Now, was that the only reason? No, but it was the reason Brexit passed in the referendum.

It’s not an irrational fear to dislike mass immigration in an already crowded country, especially when the government does nothing to deal with the increased demand for housing and services. It’s not irrational or immoral to want your culture and local area to remain the same. If people want to prioritise that over the supposed economic benefits, that’s a perfectly valid decision. What’s not rational is Boris Johnsonesque ‘cakeism’, telling people they could have whatever they want without compromise.

Tell that to the Lithuanians. Or the Greenland Inuit.

Actually a lot of campaigning for Brexit, such as the infamous “breaking point” posters, very much played on fear / dislike of brown people. It was never rational, but that’s just the way it was.

https://images.app.goo.gl/Y7qztzHHtEPG9VaJ7

(and yes, I know if you look closely at the poster many of the people may well be caucasian, but collectively it’s brownish people wearing scary clothes)

And now, sadly, the UK is in a similar spiral where the government is very much leaning in on the racist rhetoric because they can’t campaign on their record. We’re a few years behind the US though, and the rhetoric is in dog whistles about a need to “preserve british culture”.

I’d never seen that poster before your link.

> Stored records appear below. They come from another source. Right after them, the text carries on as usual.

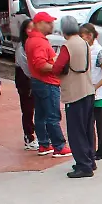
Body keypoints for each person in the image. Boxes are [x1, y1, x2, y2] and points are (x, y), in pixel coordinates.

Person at [50, 16, 96, 178]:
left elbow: (57, 68)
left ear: (63, 30)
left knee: (76, 131)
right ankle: (90, 159)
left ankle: (84, 166)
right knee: (88, 129)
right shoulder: (84, 42)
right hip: (89, 90)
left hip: (74, 93)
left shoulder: (67, 46)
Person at [24, 12, 70, 158]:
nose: (51, 25)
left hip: (39, 82)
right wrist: (58, 67)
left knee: (41, 115)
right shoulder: (39, 42)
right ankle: (59, 146)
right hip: (47, 82)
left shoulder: (33, 40)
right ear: (39, 24)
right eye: (48, 22)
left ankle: (44, 144)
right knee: (52, 115)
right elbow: (40, 64)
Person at [80, 23, 102, 161]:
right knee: (89, 124)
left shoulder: (98, 51)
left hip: (97, 95)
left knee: (100, 124)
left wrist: (95, 87)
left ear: (90, 35)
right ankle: (91, 150)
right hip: (87, 93)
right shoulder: (84, 49)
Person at [14, 18, 37, 151]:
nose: (32, 31)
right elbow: (25, 66)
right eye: (29, 28)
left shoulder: (32, 43)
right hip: (25, 79)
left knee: (35, 107)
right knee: (28, 109)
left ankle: (34, 134)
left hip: (32, 77)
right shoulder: (21, 47)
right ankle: (29, 137)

There might be a bunch of Caucasians in that pic, but there are no Whites. Except Farage.

That was a naked an appeal to racism / culturism as can be. In US terms that’s the polar opposite of Mom & Apple Pie. In UK terms I see no pasty white plump older ladies, no teapots, no orderly queuing. I don’t even see any Polish plumbers or Russian tycoons. I just see a sea of Middle Eastern, Asian, or African Others wanting to stampede over / past brave Mr. Farage holding them back.

Yep, that was the idea.

The picture was of course also cherry-picked to not show many women and children, and also was taken in Slovenia. Farage continues to defend the poster, saying that refugees were free to move from Slovenia to the UK (no actual data on that though).

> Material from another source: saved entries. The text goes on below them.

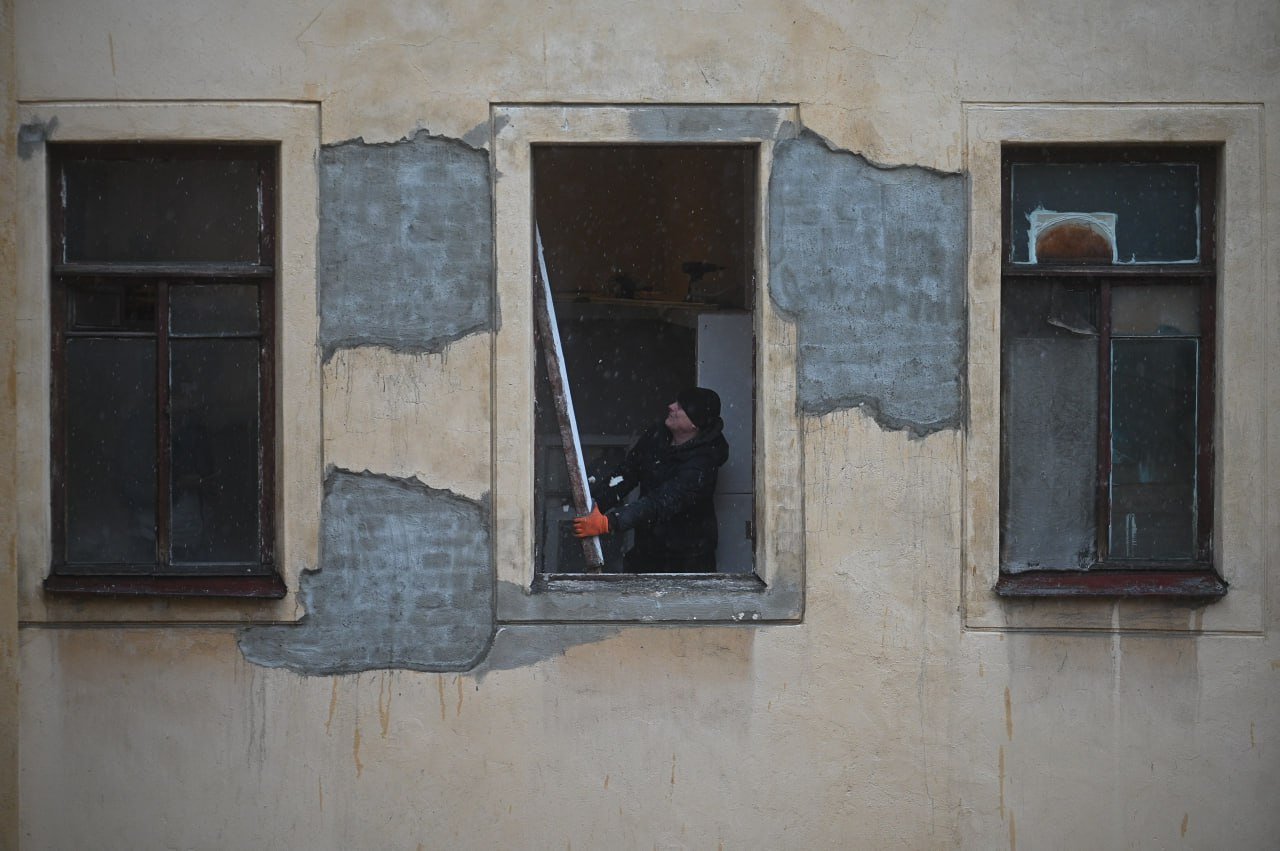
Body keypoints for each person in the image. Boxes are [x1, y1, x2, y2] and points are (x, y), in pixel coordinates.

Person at [573, 387, 729, 573]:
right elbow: (628, 473)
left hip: (687, 561)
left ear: (694, 423)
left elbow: (660, 502)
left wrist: (610, 522)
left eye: (680, 407)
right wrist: (596, 503)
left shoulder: (703, 464)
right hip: (648, 550)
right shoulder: (658, 436)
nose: (671, 406)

The saddest thing for me is the general pushing of the idea of immigrants, including refugees, just being hungry mouths. e.g. They get blamed for long NHS waiting lists.
The reality is that many of them do the jobs that Brits can’t or won’t, including a large proportion of NHS staff.

I had forgotten about that poster. Very likely that the refugee crisis in Europe contributed to Brexit: Merkel’s action showed that one country could unilaterally choose to break the rules, and the others could do nothing to stop them, despite suffering some of the consequences. And the sexual assault gangs in Cologne certainly reduced my enthusiasm for taking in asylum seekers, especially large numbers of young men from countries with infamously misogynistic cultures.

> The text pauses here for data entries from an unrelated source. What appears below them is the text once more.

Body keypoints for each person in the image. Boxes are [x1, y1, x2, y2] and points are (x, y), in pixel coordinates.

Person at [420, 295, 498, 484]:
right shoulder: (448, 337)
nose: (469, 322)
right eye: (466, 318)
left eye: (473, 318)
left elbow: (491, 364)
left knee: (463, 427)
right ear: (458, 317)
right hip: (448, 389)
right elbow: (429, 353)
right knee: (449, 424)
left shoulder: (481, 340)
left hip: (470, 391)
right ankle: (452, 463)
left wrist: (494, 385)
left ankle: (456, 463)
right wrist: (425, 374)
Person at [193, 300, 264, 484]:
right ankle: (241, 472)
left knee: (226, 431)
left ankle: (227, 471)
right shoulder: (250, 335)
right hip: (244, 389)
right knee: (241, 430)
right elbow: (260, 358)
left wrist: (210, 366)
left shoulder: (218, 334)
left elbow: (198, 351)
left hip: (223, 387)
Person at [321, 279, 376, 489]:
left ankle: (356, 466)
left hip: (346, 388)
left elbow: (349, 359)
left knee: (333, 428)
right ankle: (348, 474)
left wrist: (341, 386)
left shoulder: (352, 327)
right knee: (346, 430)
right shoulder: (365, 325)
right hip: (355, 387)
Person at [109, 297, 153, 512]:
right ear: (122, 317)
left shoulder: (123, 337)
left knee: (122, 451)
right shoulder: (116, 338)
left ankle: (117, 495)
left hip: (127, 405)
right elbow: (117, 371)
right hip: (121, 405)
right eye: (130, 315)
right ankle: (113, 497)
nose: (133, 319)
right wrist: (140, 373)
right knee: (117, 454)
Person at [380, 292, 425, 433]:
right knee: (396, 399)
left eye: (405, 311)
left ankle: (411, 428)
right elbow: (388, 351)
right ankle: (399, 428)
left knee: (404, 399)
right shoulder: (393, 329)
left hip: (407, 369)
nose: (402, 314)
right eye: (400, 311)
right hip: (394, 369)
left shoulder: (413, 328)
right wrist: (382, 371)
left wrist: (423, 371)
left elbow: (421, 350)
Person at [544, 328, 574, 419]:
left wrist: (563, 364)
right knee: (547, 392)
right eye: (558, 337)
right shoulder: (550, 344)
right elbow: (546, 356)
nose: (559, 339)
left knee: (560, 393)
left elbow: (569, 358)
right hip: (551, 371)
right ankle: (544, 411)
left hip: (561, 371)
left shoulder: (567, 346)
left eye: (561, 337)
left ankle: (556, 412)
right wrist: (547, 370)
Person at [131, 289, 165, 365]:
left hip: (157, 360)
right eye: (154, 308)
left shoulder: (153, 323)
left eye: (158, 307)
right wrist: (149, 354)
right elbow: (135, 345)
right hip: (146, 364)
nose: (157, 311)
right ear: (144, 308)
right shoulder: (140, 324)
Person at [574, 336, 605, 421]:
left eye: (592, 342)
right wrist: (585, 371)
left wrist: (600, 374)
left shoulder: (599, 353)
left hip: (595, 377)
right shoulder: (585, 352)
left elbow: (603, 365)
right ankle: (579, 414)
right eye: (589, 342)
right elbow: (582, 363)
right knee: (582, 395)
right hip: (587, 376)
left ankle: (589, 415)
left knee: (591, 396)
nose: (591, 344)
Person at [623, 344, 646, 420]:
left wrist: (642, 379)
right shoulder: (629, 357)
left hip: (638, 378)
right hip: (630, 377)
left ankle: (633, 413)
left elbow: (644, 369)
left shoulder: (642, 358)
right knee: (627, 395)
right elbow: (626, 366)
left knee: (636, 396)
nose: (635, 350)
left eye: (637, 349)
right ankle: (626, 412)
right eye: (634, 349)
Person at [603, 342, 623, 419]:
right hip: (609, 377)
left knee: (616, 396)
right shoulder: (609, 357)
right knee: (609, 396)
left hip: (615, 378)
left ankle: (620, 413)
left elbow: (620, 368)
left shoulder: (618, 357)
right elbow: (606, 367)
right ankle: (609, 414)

I’m very much in favor of accepting asylum seekers but Germany probably took too many in one go.

It’s not easy, but Britain’s approach of not processing claims, not having safe routes and relying on hotels and other expensive temporary accommodation to house asylum seekers certainly shows how not to do it. And I honestly think it’s deliberate: asylum seekers have been a talking point for at least as long as I can remember, it has to remain a problem to bring out their core vote.

Our current government is basically a cautionary example of how not to do things. And it isn’t helping them at all; they’re on track for a massacre at the next election. It’s hardly a vote winner to talk about lowering immigration when your party is responsible for raising it to the highest level in history. Pretty hard to blame anyone else when you’ve been in power for 13 straight years.

One of the reasons I voted Remain is that however corrupt and incompetent the EU, there was zero chance UK politicians were going to rise to the occasion and do a better job. And so far my judgement has been amply confirmed.

I kinda tend to think it is, actually.

Cultures change, trying to pretend that you can maintain them in amber is irrational. Trying to keep people out specifically because you believe they will cause change is arguably immoral.